§ Work order 1
In the artificial reef spotlight below, which university contributes scientific and ecological expertise on marine ecosystems?
§ Work order 2
Write out the artificial reef spotlight below word for word, everything from "Among them is" down to "3D printing equipment.".

§ Supplied passage
* * * * * * *

Spotlight – Taiwan: the MiniPrinter XL helps repopulate the ocean

Project Overview

In 2023, TsunHung Environmental Co., Ltd. took action by launching a 3D-printed artificial reef project to combat the growing degradation of marine habitats—particularly coral reefs—and the decline of Taiwan’s fishery resources.

A true environmental challenge in the region, this project aims to leverage 3D printing technology to create new artificial reefs. The Taiwanese company intends to demonstrate that it is possible to combine cutting-edge technology with sustainable development.

By pairing the MiniPrinter XL with recycled construction materials, TsunHung is pioneering a new generation of artificial reefs. Using concrete made entirely from transformed construction waste, the team employs 3D concrete printing to design and produce complex structures perfectly adapted to marine life.

These reefs are engineered to enhance biodiversity and repopulate the oceans by providing safe, durable habitats for marine species.

Partners

Launched in April 2023, this initiative is above all a human adventure built on the commitment of multiple stakeholders.

Industry, government, academia, and local associations have all come together around one shared goal: protecting local marine life.

Among them is the National Taiwan Ocean University, which contributes its scientific and ecological expertise on marine ecosystems. The university supports reef design and conducts ecological monitoring of the deployment sites.

The Hon Hai Group (Foxconn) has also joined the effort, contributing to the drafting and implementation of the project. Its subsidiaries and R&D units actively participate in the integration and optimization of the 3D printing equipment.

Finally, local fishermen’s associations and fisheries agencies have played a key role by identifying the optimal locations for reef deployment. They serve as a vital link between the project and the local population, engaging communities in marine conservation and sustainable resource management.

* * * * * * *

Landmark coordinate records
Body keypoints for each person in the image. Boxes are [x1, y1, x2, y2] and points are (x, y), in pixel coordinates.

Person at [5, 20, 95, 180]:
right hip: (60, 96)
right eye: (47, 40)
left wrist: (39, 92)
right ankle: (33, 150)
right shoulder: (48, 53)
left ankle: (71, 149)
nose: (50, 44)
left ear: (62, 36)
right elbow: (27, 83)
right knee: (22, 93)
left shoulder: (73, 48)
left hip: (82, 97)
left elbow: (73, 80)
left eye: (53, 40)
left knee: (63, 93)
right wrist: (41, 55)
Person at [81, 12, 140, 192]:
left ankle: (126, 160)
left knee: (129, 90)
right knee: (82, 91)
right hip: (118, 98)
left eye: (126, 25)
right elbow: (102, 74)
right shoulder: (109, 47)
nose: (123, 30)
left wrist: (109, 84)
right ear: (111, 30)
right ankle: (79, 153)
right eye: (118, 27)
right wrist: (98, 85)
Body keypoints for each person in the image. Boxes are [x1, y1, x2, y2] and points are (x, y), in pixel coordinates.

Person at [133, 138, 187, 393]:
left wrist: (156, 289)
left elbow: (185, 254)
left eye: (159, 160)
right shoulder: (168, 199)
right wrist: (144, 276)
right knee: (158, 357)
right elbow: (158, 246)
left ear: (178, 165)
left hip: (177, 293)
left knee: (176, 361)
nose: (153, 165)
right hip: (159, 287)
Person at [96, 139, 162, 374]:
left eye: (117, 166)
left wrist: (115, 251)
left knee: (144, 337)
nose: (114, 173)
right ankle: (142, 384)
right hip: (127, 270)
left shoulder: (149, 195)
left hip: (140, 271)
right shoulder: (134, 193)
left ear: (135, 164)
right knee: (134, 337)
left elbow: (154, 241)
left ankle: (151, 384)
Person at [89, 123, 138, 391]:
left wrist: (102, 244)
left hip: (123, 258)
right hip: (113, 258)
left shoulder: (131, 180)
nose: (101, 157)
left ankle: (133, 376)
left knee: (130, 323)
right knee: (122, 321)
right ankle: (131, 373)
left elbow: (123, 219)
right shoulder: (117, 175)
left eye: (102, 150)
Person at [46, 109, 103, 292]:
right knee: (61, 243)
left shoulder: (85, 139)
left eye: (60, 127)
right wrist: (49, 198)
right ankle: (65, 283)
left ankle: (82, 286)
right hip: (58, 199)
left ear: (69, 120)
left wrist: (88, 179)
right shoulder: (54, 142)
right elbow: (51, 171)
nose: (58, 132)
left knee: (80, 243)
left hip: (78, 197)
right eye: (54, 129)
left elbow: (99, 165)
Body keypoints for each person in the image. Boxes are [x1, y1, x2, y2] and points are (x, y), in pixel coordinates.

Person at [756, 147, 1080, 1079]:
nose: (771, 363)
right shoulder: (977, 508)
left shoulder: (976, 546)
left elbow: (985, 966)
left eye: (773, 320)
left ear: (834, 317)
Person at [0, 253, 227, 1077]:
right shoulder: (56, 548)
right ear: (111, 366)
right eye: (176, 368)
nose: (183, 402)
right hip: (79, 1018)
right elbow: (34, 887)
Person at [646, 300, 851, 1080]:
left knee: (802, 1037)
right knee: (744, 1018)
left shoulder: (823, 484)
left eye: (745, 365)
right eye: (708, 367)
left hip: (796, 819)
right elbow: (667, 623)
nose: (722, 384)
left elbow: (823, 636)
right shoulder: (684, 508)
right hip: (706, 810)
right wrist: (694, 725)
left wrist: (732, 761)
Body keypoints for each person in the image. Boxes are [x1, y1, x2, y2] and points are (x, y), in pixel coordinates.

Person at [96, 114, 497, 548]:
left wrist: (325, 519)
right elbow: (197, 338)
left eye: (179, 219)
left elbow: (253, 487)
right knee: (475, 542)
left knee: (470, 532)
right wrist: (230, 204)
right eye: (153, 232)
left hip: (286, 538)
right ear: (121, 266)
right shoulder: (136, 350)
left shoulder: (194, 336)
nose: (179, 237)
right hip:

* * * * * * *

§ Response 1
The National Taiwan Ocean University

§ Response 2
Among them is the National Taiwan Ocean University, which contributes its scientific and ecological expertise on marine ecosystems. The university supports reef design and conducts ecological monitoring of the deployment sites.

The Hon Hai Group (Foxconn) has also joined the effort, contributing to the drafting and implementation of the project. Its subsidiaries and R&D units actively participate in the integration and optimization of the 3D printing equipment.